Start of Document extract

Re: Submissions: 2020 February
apod_submission_mineral_moon_3D by Daniele Bonfiglio, su Flickr
Author: Daniele Bonfiglio
Location: Montagnana (Italy)
Time: February 4 2020, 20:18 UT
Suggested title: our colorful Moon
Setup: Fujifilm x-t30 mirrorless camera attached to a Maksutov-Cassegrain telescope with 127 mm aperture and 1500 mm focal length.
Processing: stack of best 100 shots out of 400 and sharpening with the Autostakkert!3 software. Saturation of colours with GIMP (on a layer without sharpening to avoid introducing noise). To obtain the three dimensional effect, a second picture of the Moon (taken on February 7 2020 17.41 UT from the same location) was included as an opaque layer. The two Moon pictures where aligned with the WinJUPOS software before processing with GIMP (perfect alignment of moon features was not possible due to moon libration).

End of Document extract
Start of Source material

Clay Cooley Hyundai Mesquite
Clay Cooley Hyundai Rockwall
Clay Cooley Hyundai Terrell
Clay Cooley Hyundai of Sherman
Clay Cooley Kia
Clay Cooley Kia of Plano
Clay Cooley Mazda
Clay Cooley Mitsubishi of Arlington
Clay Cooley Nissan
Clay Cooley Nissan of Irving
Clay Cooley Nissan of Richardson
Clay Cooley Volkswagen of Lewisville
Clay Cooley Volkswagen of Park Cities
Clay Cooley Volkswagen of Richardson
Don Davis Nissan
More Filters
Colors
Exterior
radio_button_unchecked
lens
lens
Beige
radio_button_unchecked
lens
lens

End of Source material

* **How to complete this task**
Please answer these from the Moon photo submission:
(a) What camera was attached to the telescope?
(b) How many shots were stacked, and from how many in total?
(c) Which software aligned the two Moon pictures?

* **Exercise response**
(a) A Fujifilm x-t30 mirrorless camera.
(b) The best 100 shots out of 400.
(c) WinJUPOS.